Where are the women?

Wherearethewomen

Representations of HIV/AIDS on film have considered the science of disease, the people affected by it, advocacy campaigns for treatment, government failure, social stigma, politics, and personal stories of courage and love. Films such as We Were Here, How to Survive a Plague and Fire in the Blood have had a significant impact on me; firstly because of the stories that you think you know well have deeper resonance when they become personalised, and second because I see the impact such films have on my students when I screen them as part of the postgraduate module ‘Global Politics of Health’ I teach at Queen Mary University of London (QMUL). You can tell people shocking statistics, explain stigma and the politics of Mbeki denialism, but there is something about film that gets people to feel things, and in my experience when students feel something they want to find out more, to look for explanations, and deepen their understanding.

It is these excellent films that led me to want to make this film. Not just because of their quality (and really if you’ve not seen them, I would encourage you to do so) but because they tend to miss a significant part of the history of HIV/AIDS. Not all (hello Fire in the Blood!), but the majority of these films focus on the 1980s and the quest to demand rights and access to treatment, to ameliorate stigma, and promote understanding, love and, crucially action. These are important stories to tell and they should not be forgotten. However if these films alone are to represent the history of HIV/AIDS then they miss the voices of a very important demographic, the 52% of people living with HIV/AIDS in the world: women. The majority of whom live in eastern and southern Africa.

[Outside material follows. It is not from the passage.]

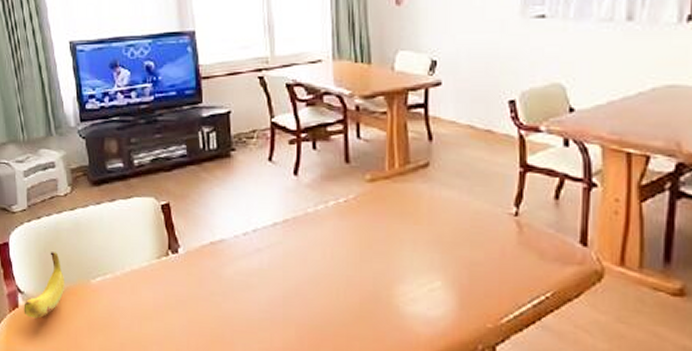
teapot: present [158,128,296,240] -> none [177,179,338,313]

To make a film about the everyday politics of HIV/AIDS the start point for me was to ask the classic feminist question – where are the women? And the more I thought about that question, the more I saw they were either absent or had minor parts in the wider film narratives about HIV/AIDS. This was a glaring gap given more women are living with HIV/AIDS in 2015 than men. More women take on care roles for the sick – care for family members and community members as home-based carers – and for their children in efforts to prevent transmission than men. Any film that I was to make about the everyday risk of treatment and care would have to involve women. However the more I thought about it the more I realised involvement was not enough: women would have to be the central focus. They would be the central characters and voices of the film, and we would shoot the film in a way that would allow them to tell their own stories and write their own narratives in the history of HIV/AIDS. The film would not be a set of the usual suspects of global HIV/AIDS advocates (although if our plan all goes wrong, please do take my call Piot/Clinton/Achmat) but will be the unknown women whose stories have not been heard.

The problem is, of course, whether these women will want to tell us their stories, or if they will just tell us the stories we want to hear. In making a film about people’s lives I feel an enormous duty of care to ensure they know exactly what we’re doing (my Swahili has always been pretty ropey) and that their lives will be protected from unnecessary stigma and unwanted attention. Making a film that focuses on women living in rural communities is a much more difficult and costly endeavour than filming an average documentary: we’re going to need a fleet of interpreters, but not so many that the crew becomes intimidating and untrustworthy; we’re going to have to spend time gaining trust and promoting mutual understanding. All of these things take more time and money than interviewing policy peeps, splicing it with some Tanzanian sunsets and archive footage. Moreover the patriarchy is alive, well and thriving in Tanzania so convincing collaborators and community workers that the film is going to focus on women alone may be tricky. But for every difficulty, I will feel a sense of smugface if/everytime someone asks me, where are the men?